§ **Task**
Once the pictures are removed, restate the listing word for word.
---- Records provided
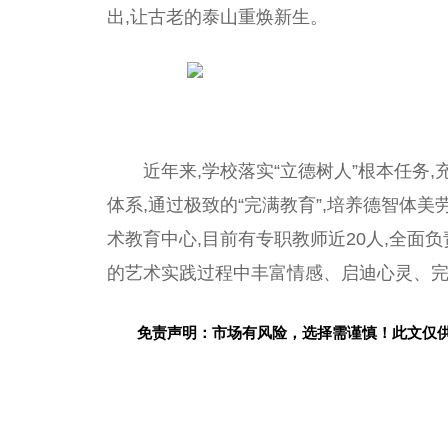
出,让古老的泰山重焕新生。
近
年来,学校
落实
“立德树人”根本任务
体系,通过极致的“完满教育”,培养德智体
术教育中心,目前有专职教师
近
20人,全面
的艺术实践过程中丰富情感、启迪心灵、完
免责声明：市场有风险，选择需谨慎！此文仅
关键词：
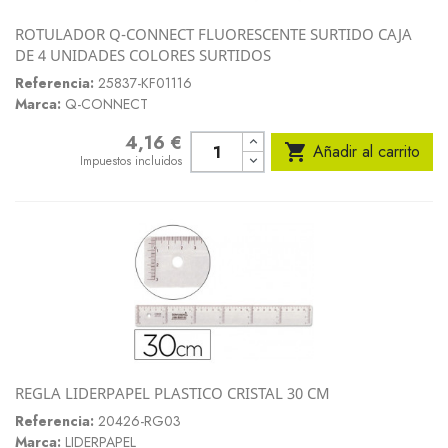
ROTULADOR Q-CONNECT FLUORESCENTE SURTIDO CAJA
DE 4 UNIDADES COLORES SURTIDOS
Referencia:
25837-KF01116
Marca:
Q-CONNECT
4,16 €
Precio

Añadir al carrito
Impuestos incluidos
REGLA LIDERPAPEL PLASTICO CRISTAL 30 CM
Referencia:
20426-RG03
Marca:
LIDERPAPEL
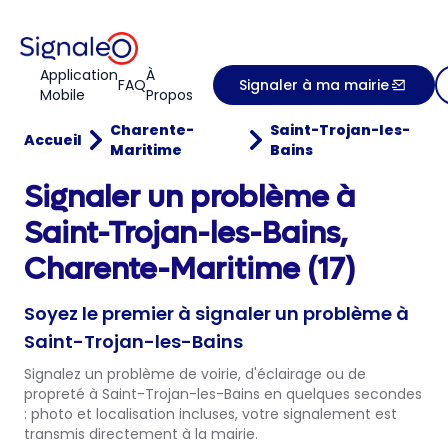
Application
À
FAQ
Signaler à ma mairie
Mobile
Propos
Charente-
Saint-Trojan-les-
Accueil
Maritime
Bains
Signaler un problème à
Saint-Trojan-les-Bains,
Charente-Maritime (17)
Soyez le premier à signaler un problème à
Saint-Trojan-les-Bains
Signalez un problème de voirie, d'éclairage ou de
propreté à Saint-Trojan-les-Bains en quelques secondes
: photo et localisation incluses, votre signalement est
transmis directement à la mairie.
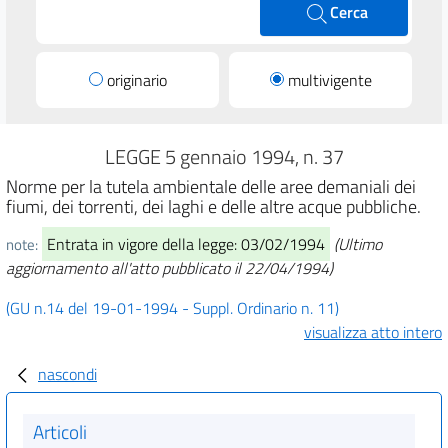
Cerca
originario
multivigente
LEGGE 5 gennaio 1994, n. 37
Norme per la tutela ambientale delle aree demaniali dei
fiumi, dei torrenti, dei laghi e delle altre acque pubbliche.
Entrata in vigore della legge: 03/02/1994
(Ultimo
note:
aggiornamento all'atto pubblicato il 22/04/1994)
(GU n.14 del 19-01-1994 - Suppl. Ordinario n. 11)
visualizza atto intero
nascondi
Articoli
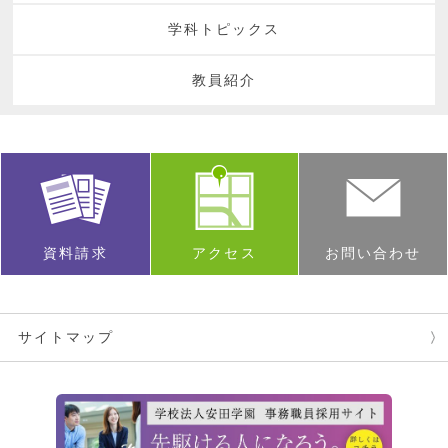
学科トピックス
教員紹介
資料請求
アクセス
お問い合わせ
サイトマップ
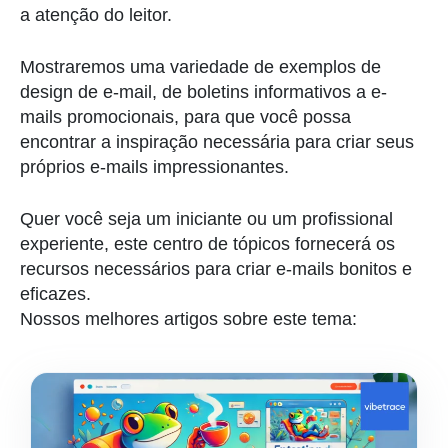
a atenção do leitor.
Mostraremos uma variedade de exemplos de
design de e-mail, de boletins informativos a e-
mails promocionais, para que você possa
encontrar a inspiração necessária para criar seus
próprios e-mails impressionantes.
Quer você seja um iniciante ou um profissional
experiente, este centro de tópicos fornecerá os
recursos necessários para criar e-mails bonitos e
eficazes.
Nossos melhores artigos sobre este tema:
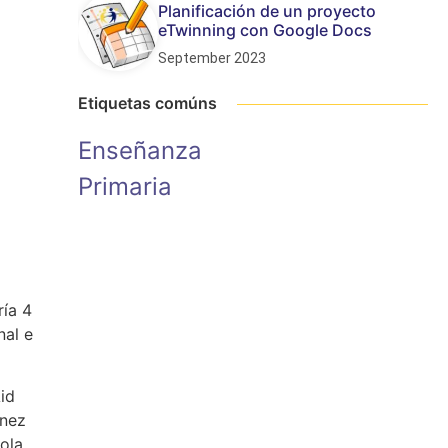
Planificación de un proyecto
eTwinning con Google Docs
September 2023
Etiquetas comúns
Enseñanza
Primaria
ría 4
nal e
id
ínez
ola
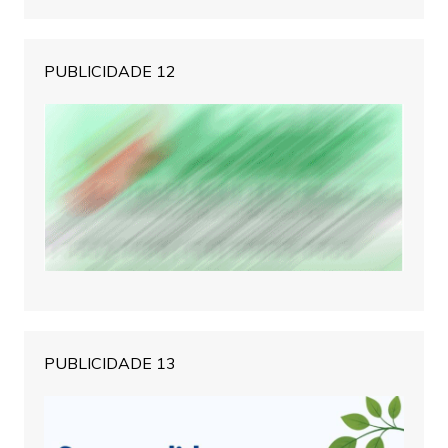
PUBLICIDADE 12
PUBLICIDADE 13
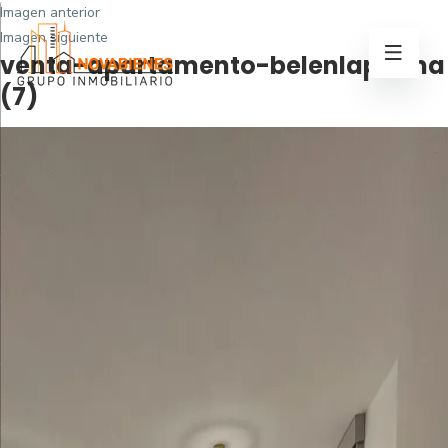
Imagen anterior
Imagen siguiente
venta-apartamento-belenlapalma
(7)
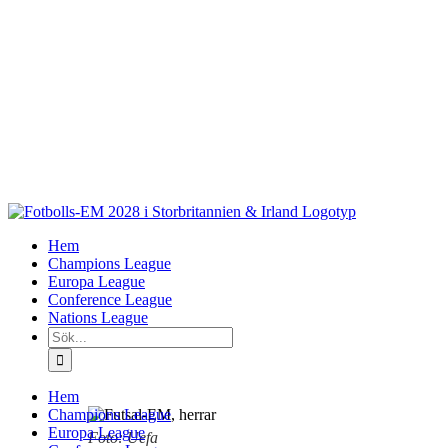
Fortsätt
till
innehållet
Hem
Champions League
Europa League
Conference League
Nations League
Sök
efter:
Hem
Champions League
Europa League
Foto: Uefa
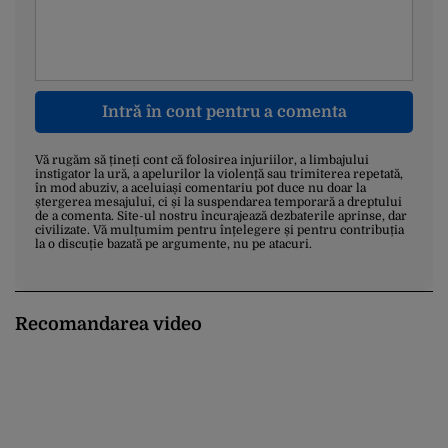
Intră în cont pentru a comenta
Vă rugăm să țineți cont că folosirea injuriilor, a limbajului
instigator la ură, a apelurilor la violență sau trimiterea repetată,
în mod abuziv, a aceluiași comentariu pot duce nu doar la
ștergerea mesajului, ci și la suspendarea temporară a dreptului
de a comenta. Site-ul nostru încurajează dezbaterile aprinse, dar
civilizate. Vă mulțumim pentru înțelegere și pentru contribuția
la o discuție bazată pe argumente, nu pe atacuri.
Recomandarea video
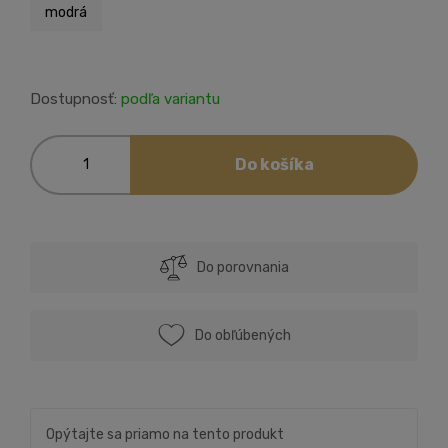
modrá
Dostupnosť:
podľa variantu
Do košíka
Do porovnania
Do obľúbených
Opýtajte sa priamo na tento produkt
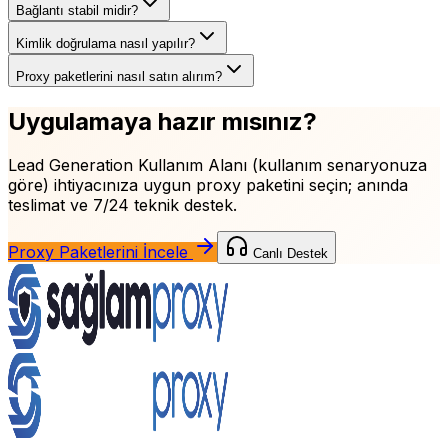
Bağlantı stabil midir?
Kimlik doğrulama nasıl yapılır?
Proxy paketlerini nasıl satın alırım?
Uygulamaya hazır mısınız?
Lead Generation Kullanım Alanı (kullanım senaryonuza
göre)
ihtiyacınıza uygun proxy paketini seçin; anında
teslimat ve 7/24 teknik destek.
Proxy Paketlerini İncele
Canlı Destek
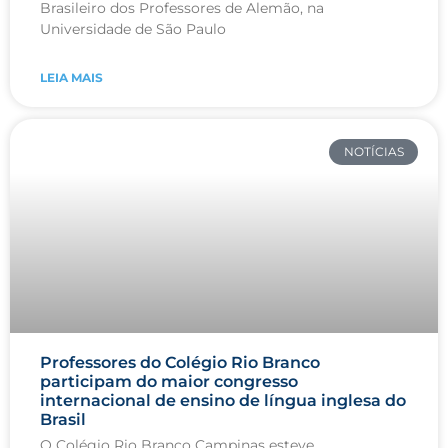
Brasileiro dos Professores de Alemão, na
Universidade de São Paulo
LEIA MAIS
NOTÍCIAS
Professores do Colégio Rio Branco
participam do maior congresso
internacional de ensino de língua inglesa do
Brasil
O Colégio Rio Branco Campinas esteve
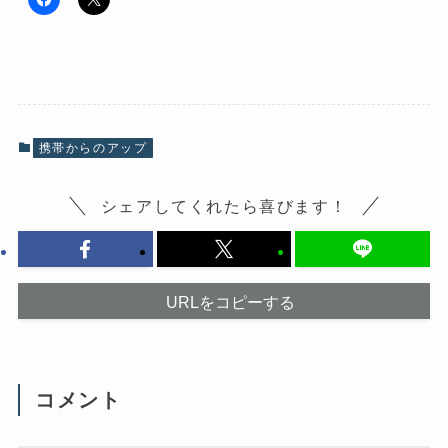
F
ク
a
リ
c
ッ
e
ク
b
し
o
て
o
X
k
で
で
共
共
有
有
(
携帯からのアップ
す
新
る
し
に
い
は
ウ
シェアしてくれたら喜びます！
ク
ィ
リ
ン
ッ
ド
ク
ウ
し
で
て
開
く
き
だ
ま
URLをコピーする
さ
す
い
)
(
新
し
い
ウ
コメント
ィ
ン
ド
ウ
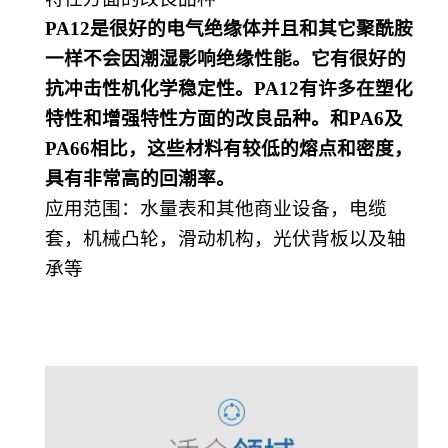
PA12是很好的电气绝缘体并且和其它聚酰胺
一样不会因潮湿影响绝缘性能。它有很好的
抗冲击性机化学稳定性。PA12有许多在塑化
特性和增强特性方面的改良品种。和PA6及
PA66相比，这些材料有较低的熔点和密度，
具有非常高的回潮率。
应用范围
：
水量表和其他商业设备，电缆
套，机械凸轮，滑动机构，光伏背板以及轴
承等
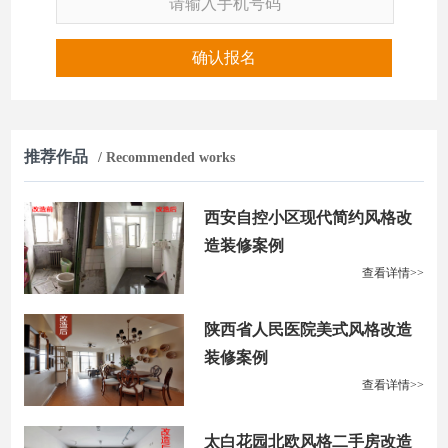
确认报名
推荐作品
/ Recommended works
西安自控小区现代简约风格改
造装修案例
查看详情>>
陕西省人民医院美式风格改造
装修案例
查看详情>>
太白花园北欧风格二手房改造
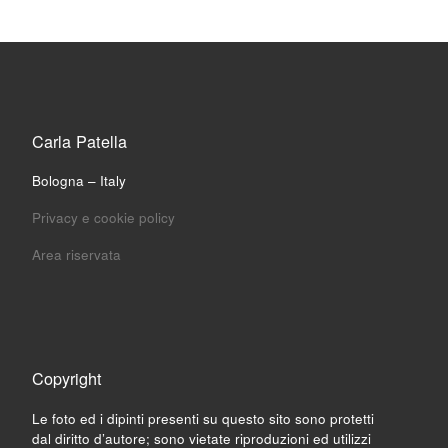
Carla Patella
Bologna – Italy
Privacy e cookie policy
Area riservata
Copyright
Le foto ed i dipinti presenti su questo sito sono protetti
dal diritto d’autore; sono vietate riproduzioni ed utilizzi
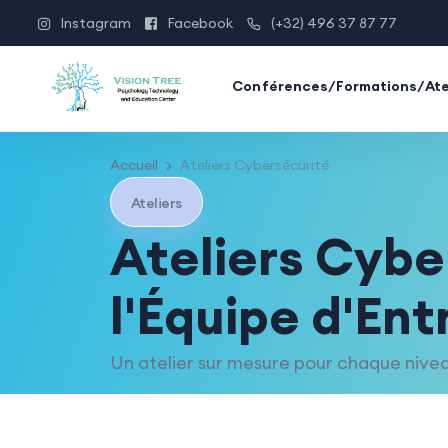
Instagram
Facebook
(+32) 496 37 87 77
Conférences/Formations/Ate
Accueil
Ateliers Cybersécurité
Ateliers
Ateliers Cybe
l'Équipe d'Ent
Un atelier sur mesure pour chaque nive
--------
§ **Answer for this exercise**
出,让古老的泰山重焕新生。
近
年来,学校
落实
“立德树人”根本任务
体系,通过极致的“完满教育”,培养德智体
术教育中心,目前有专职教师
近
20人,全面
的艺术实践过程中丰富情感、启迪心灵、完
免责声明：市场有风险，选择需谨慎！此文仅
关键词：
ROTULADOR Q-CONNECT FLUORESCENTE SURTIDO CAJA
DE 4 UNIDADES COLORES SURTIDOS
Referencia:
25837-KF01116
Marca:
Q-CONNECT
4,16 €
Precio

Añadir al carrito
Impuestos incluidos
REGLA LIDERPAPEL PLASTICO CRISTAL 30 CM
Referencia:
20426-RG03
Marca:
LIDERPAPEL
Application
À
FAQ
Signaler à ma mairie
Mobile
Propos
Charente-
Saint-Trojan-les-
Accueil
Maritime
Bains
Signaler un problème à
Saint-Trojan-les-Bains,
Charente-Maritime (17)
Soyez le premier à signaler un problème à
Saint-Trojan-les-Bains
Signalez un problème de voirie, d'éclairage ou de
propreté à Saint-Trojan-les-Bains en quelques secondes
: photo et localisation incluses, votre signalement est
transmis directement à la mairie.
Cerca
originario
multivigente
LEGGE 5 gennaio 1994, n. 37
Norme per la tutela ambientale delle aree demaniali dei
fiumi, dei torrenti, dei laghi e delle altre acque pubbliche.
Entrata in vigore della legge: 03/02/1994
(Ultimo
note:
aggiornamento all'atto pubblicato il 22/04/1994)
(GU n.14 del 19-01-1994 - Suppl. Ordinario n. 11)
visualizza atto intero
nascondi
Articoli
学科トピックス
教員紹介
資料請求
アクセス
お問い合わせ
サイトマップ
a atenção do leitor.
Mostraremos uma variedade de exemplos de
design de e-mail, de boletins informativos a e-
mails promocionais, para que você possa
encontrar a inspiração necessária para criar seus
próprios e-mails impressionantes.
Quer você seja um iniciante ou um profissional
experiente, este centro de tópicos fornecerá os
recursos necessários para criar e-mails bonitos e
eficazes.
Nossos melhores artigos sobre este tema:
Planificación de un proyecto
eTwinning con Google Docs
September 2023
Etiquetas comúns
Enseñanza
Primaria
ría 4
nal e
id
ínez
ola
PUBLICIDADE 12
PUBLICIDADE 13
Imagen anterior
Imagen siguiente
venta-apartamento-belenlapalma
(7)
Fortsätt
till
innehållet
Hem
Champions League
Europa League
Conference League
Nations League
Sök
efter:
Hem
Champions League
Europa League
Foto: Uefa
Intră în cont pentru a comenta
Vă rugăm să țineți cont că folosirea injuriilor, a limbajului
instigator la ură, a apelurilor la violență sau trimiterea repetată,
în mod abuziv, a aceluiași comentariu pot duce nu doar la
ștergerea mesajului, ci și la suspendarea temporară a dreptului
de a comenta. Site-ul nostru încurajează dezbaterile aprinse, dar
civilizate. Vă mulțumim pentru înțelegere și pentru contribuția
la o discuție bazată pe argumente, nu pe atacuri.
Recomandarea video
modrá
Dostupnosť:
podľa variantu
Do košíka
Do porovnania
Do obľúbených
Opýtajte sa priamo na tento produkt
Bağlantı stabil midir?
Kimlik doğrulama nasıl yapılır?
Proxy paketlerini nasıl satın alırım?
Uygulamaya hazır mısınız?
Lead Generation Kullanım Alanı (kullanım senaryonuza
göre)
ihtiyacınıza uygun proxy paketini seçin; anında
teslimat ve 7/24 teknik destek.
Proxy Paketlerini İncele
Canlı Destek
Brasileiro dos Professores de Alemão, na
Universidade de São Paulo
LEIA MAIS
NOTÍCIAS
Professores do Colégio Rio Branco
participam do maior congresso
internacional de ensino de língua inglesa do
Brasil
O Colégio Rio Branco Campinas esteve
F
ク
a
リ
c
ッ
e
ク
b
し
o
て
o
X
k
で
で
共
共
有
有
(
携帯からのアップ
す
新
る
し
に
い
は
ウ
シェアしてくれたら喜びます！
ク
ィ
リ
ン
ッ
ド
ク
ウ
し
で
て
開
く
き
だ
ま
URLをコピーする
さ
す
い
)
(
新
し
い
ウ
コメント
ィ
ン
ド
ウ
PA12是很好的电气绝缘体并且和其它聚酰胺
一样不会因潮湿影响绝缘性能。它有很好的
抗冲击性机化学稳定性。PA12有许多在塑化
特性和增强特性方面的改良品种。和PA6及
PA66相比，这些材料有较低的熔点和密度，
具有非常高的回潮率。
应用范围
：
水量表和其他商业设备，电缆
套，机械凸轮，滑动机构，光伏背板以及轴
承等
确认报名
推荐作品
/ Recommended works
西安自控小区现代简约风格改
造装修案例
查看详情>>
陕西省人民医院美式风格改造
装修案例
查看详情>>
太白花园北欧风格二手房改造
Carla Patella
Bologna – Italy
Privacy e cookie policy
Area riservata
Copyright
Le foto ed i dipinti presenti su questo sito sono protetti
dal diritto d’autore; sono vietate riproduzioni ed utilizzi
Instagram
Facebook
(+32) 496 37 87 77
Conférences/Formations/Ate
Accueil
Ateliers Cybersécurité
Ateliers
Ateliers Cybe
l'Équipe d'Ent
Un atelier sur mesure pour chaque nive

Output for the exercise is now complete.